(Source data)
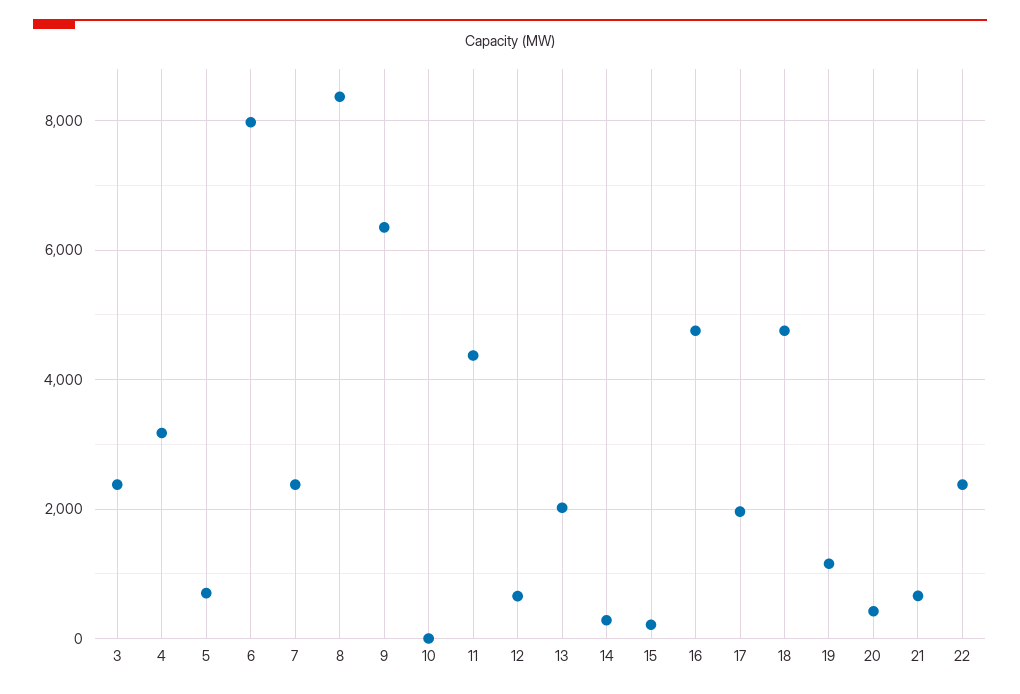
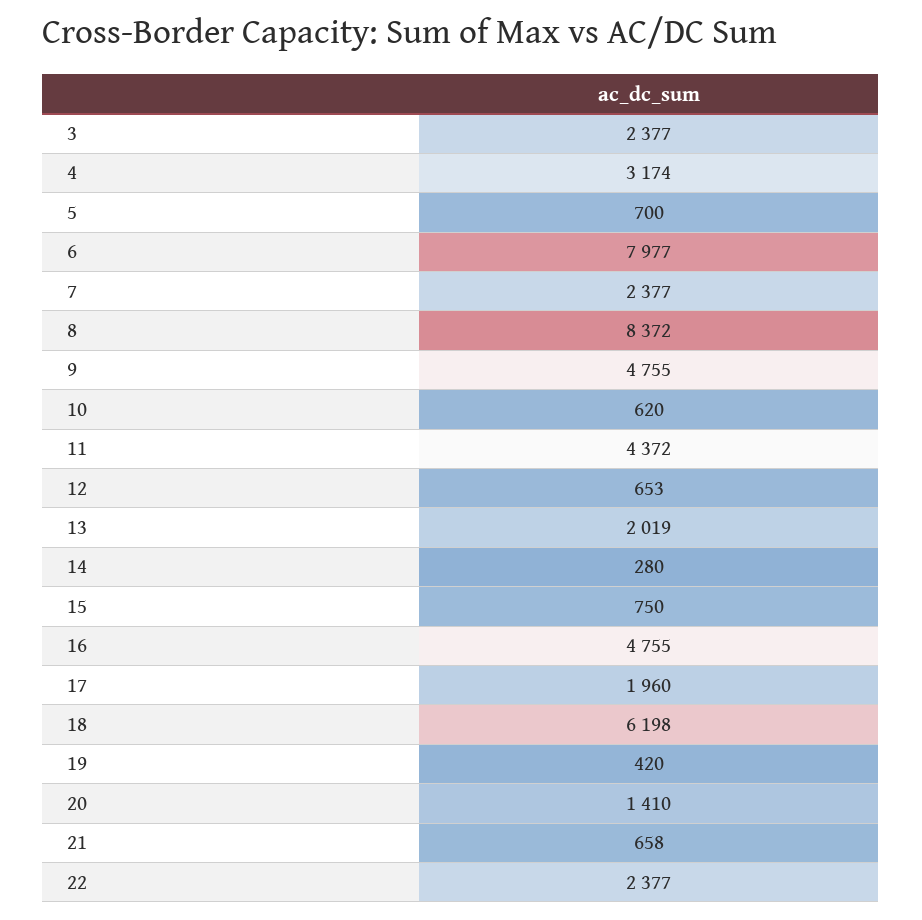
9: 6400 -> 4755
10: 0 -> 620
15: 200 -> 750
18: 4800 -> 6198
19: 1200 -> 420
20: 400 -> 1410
(End Source data)
(Source data)
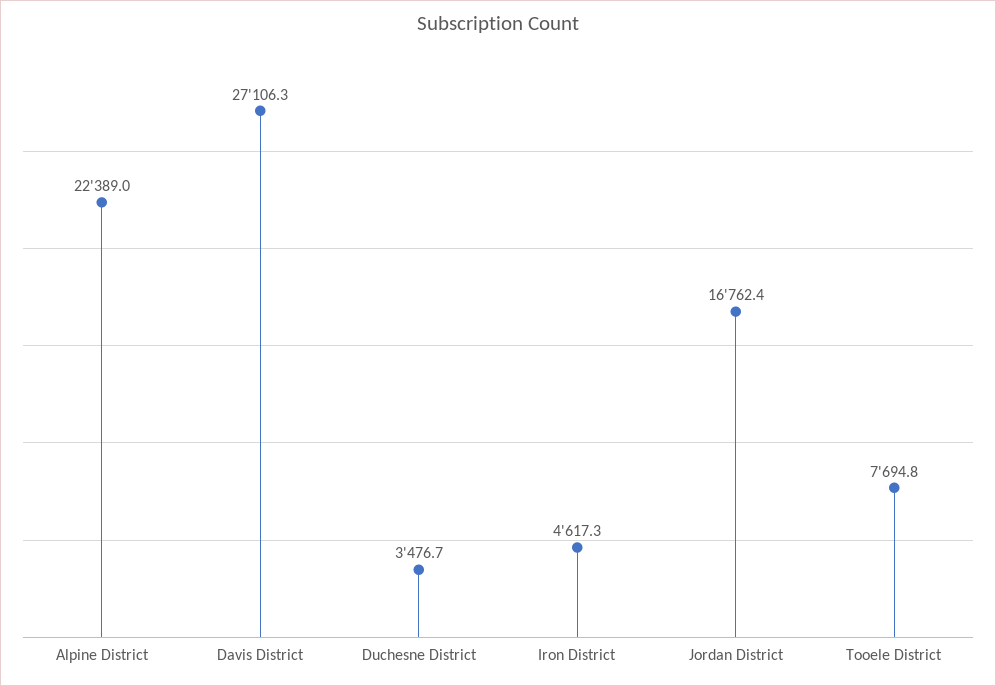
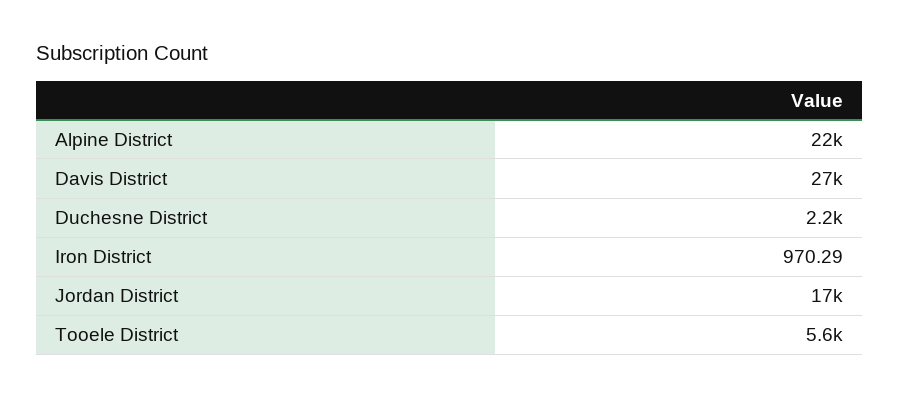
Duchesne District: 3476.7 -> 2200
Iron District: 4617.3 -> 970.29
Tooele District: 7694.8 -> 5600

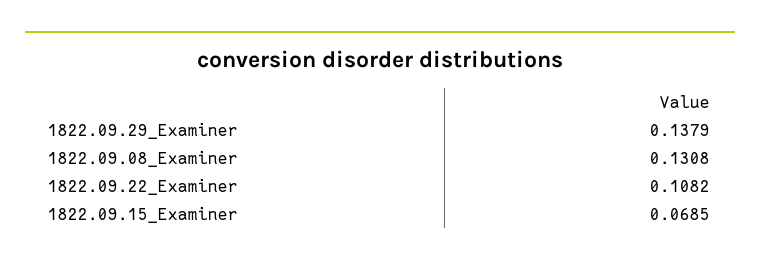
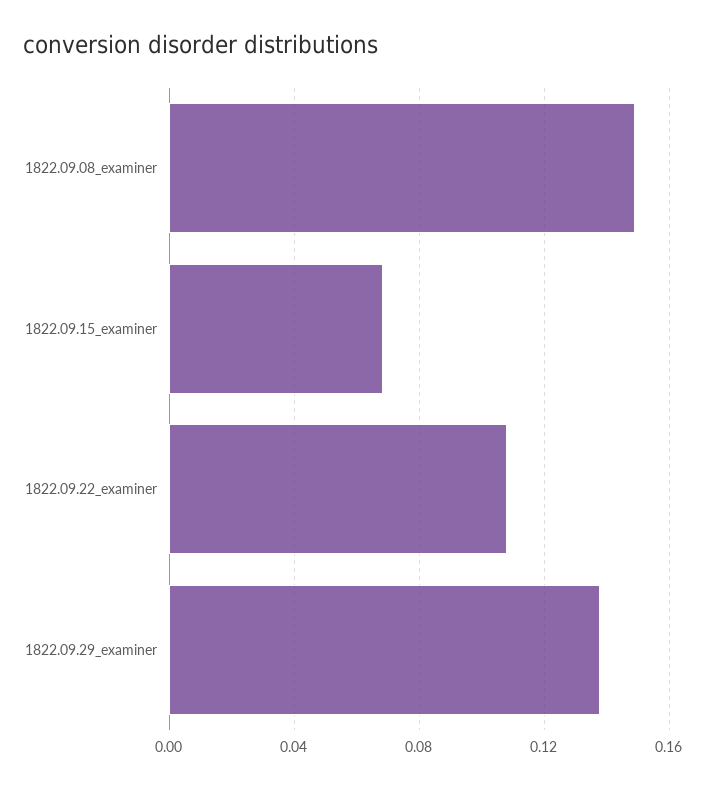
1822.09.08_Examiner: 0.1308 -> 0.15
(End Source data)
(Source data)
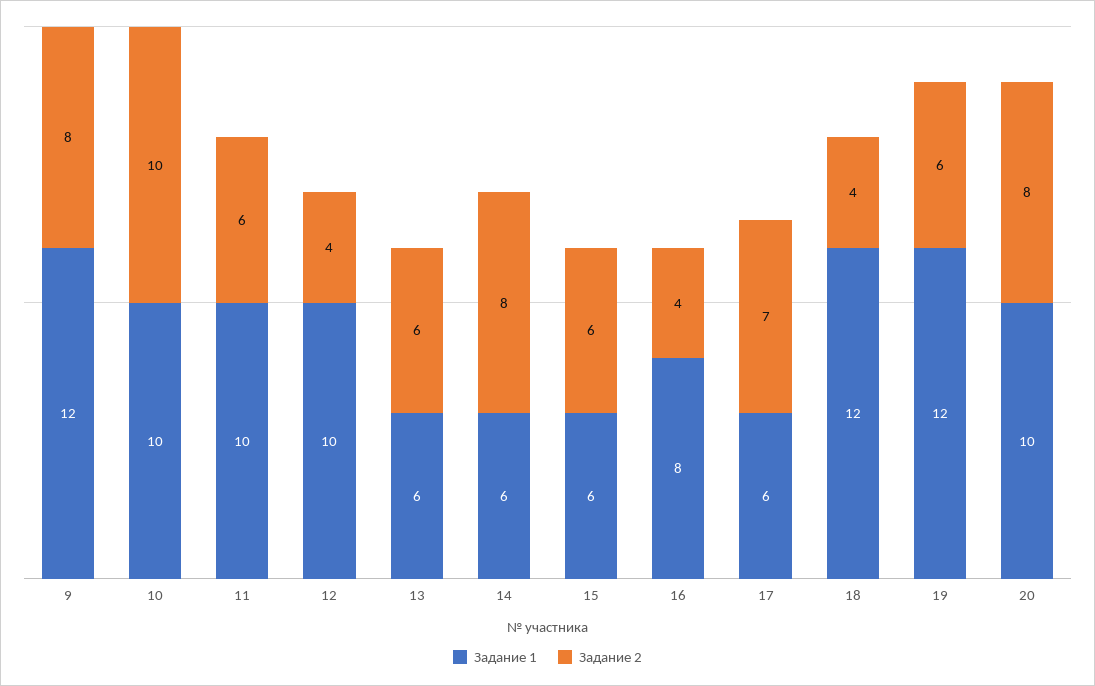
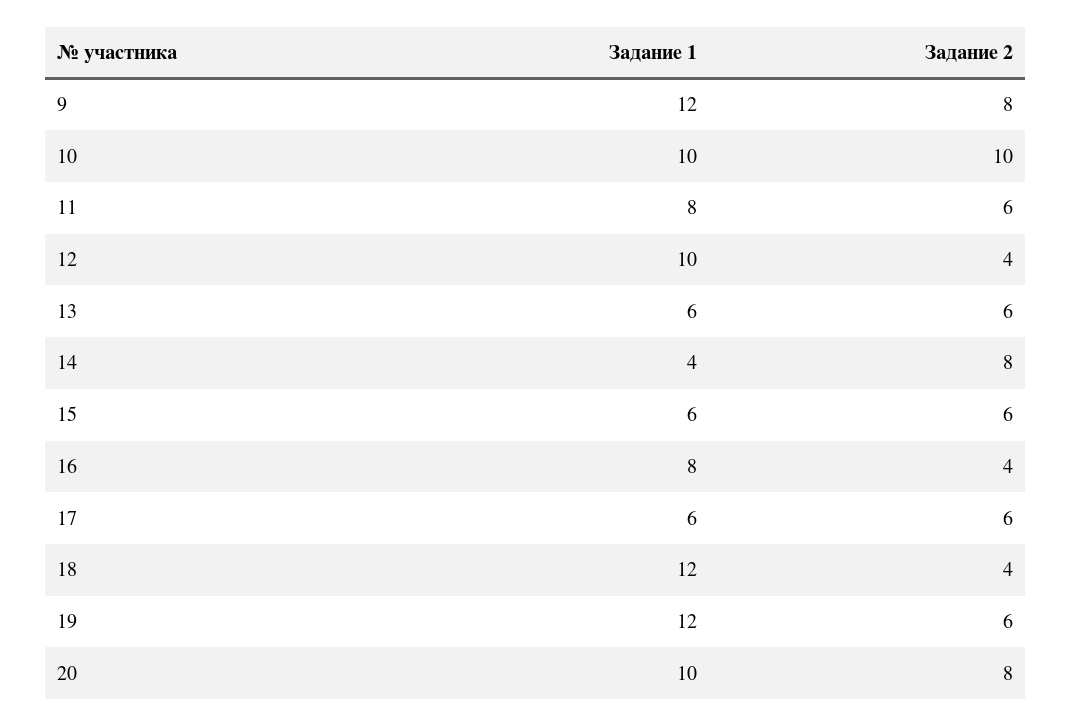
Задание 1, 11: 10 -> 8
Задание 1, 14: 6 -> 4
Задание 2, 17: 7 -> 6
(End Source data)
Whenever the string "Задание" occurs in a line of the entries above, copy that line.

Задание 1, 11: 10 -> 8
Задание 1, 14: 6 -> 4
Задание 2, 17: 7 -> 6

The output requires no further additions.